_Work request_
Only the lines containing "того" belong in the answer; find them in the material below.

┌─ Task data

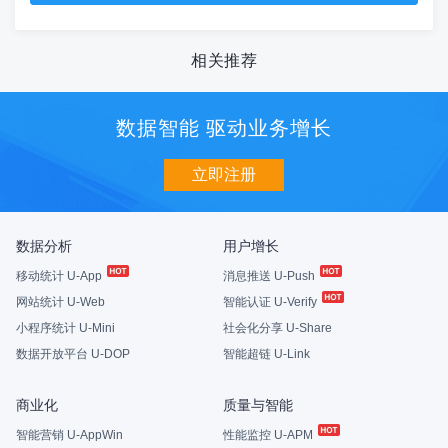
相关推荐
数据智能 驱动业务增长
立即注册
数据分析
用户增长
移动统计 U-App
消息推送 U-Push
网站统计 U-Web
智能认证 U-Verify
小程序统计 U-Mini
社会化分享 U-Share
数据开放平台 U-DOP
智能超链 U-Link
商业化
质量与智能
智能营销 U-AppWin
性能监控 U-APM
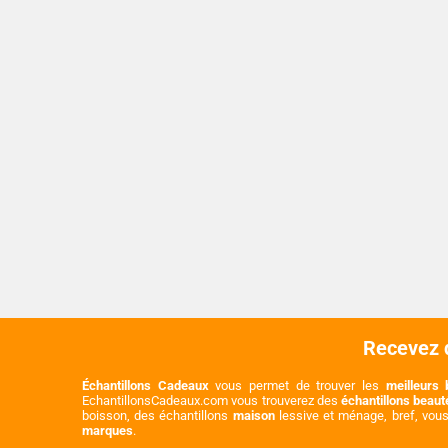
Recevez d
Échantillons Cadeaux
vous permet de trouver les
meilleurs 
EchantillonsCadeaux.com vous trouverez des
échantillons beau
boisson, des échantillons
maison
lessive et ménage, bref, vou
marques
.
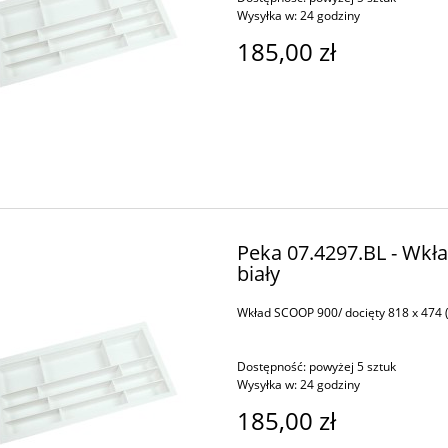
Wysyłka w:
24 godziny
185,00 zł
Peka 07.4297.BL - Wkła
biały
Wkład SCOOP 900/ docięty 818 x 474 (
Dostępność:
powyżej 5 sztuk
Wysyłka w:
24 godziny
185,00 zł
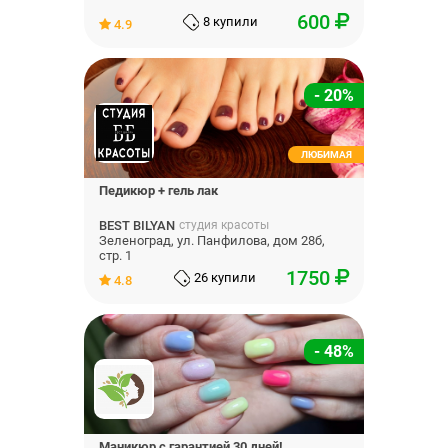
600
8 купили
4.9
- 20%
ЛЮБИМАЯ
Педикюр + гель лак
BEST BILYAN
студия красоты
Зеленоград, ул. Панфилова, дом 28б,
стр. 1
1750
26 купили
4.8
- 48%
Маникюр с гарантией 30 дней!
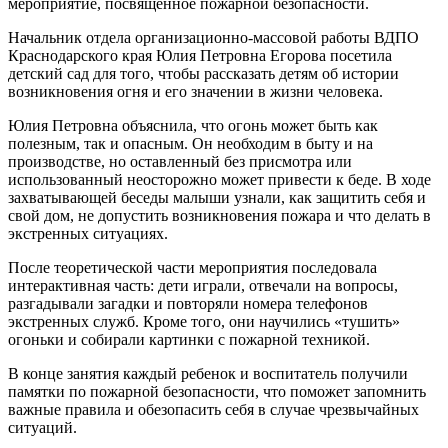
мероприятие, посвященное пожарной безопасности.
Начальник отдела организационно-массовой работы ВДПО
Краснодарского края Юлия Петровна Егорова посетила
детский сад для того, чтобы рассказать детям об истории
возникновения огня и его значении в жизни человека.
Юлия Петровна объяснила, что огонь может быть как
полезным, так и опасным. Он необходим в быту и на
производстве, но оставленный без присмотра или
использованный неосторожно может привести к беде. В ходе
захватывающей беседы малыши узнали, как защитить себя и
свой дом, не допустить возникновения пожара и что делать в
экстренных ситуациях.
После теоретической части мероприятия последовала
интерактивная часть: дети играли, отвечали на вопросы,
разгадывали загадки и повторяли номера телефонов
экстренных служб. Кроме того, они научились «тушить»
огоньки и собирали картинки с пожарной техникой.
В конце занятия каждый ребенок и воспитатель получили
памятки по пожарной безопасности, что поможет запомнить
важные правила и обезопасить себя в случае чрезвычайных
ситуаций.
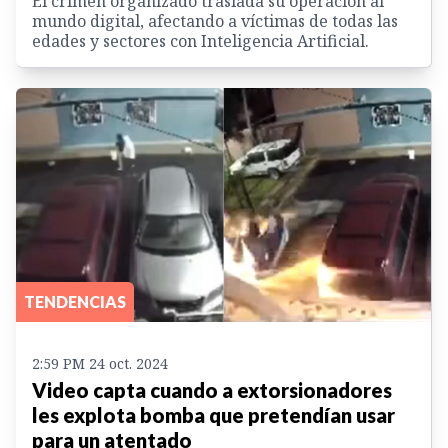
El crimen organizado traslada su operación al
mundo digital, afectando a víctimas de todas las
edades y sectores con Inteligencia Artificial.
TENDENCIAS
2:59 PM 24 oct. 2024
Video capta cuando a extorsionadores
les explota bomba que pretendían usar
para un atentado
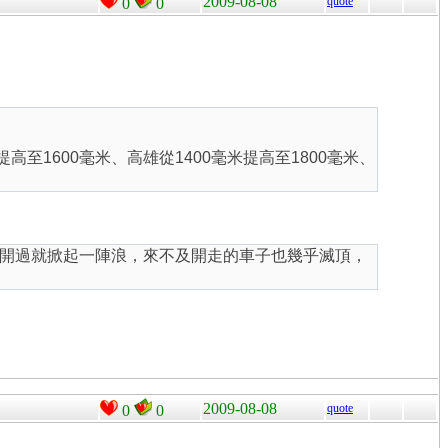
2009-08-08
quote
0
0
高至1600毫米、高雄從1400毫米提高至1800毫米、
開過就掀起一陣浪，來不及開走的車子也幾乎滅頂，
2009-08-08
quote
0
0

└─

_Problem solution_
детский сад для того, чтобы рассказать детям об истории
экстренных служб. Кроме того, они научились «тушить»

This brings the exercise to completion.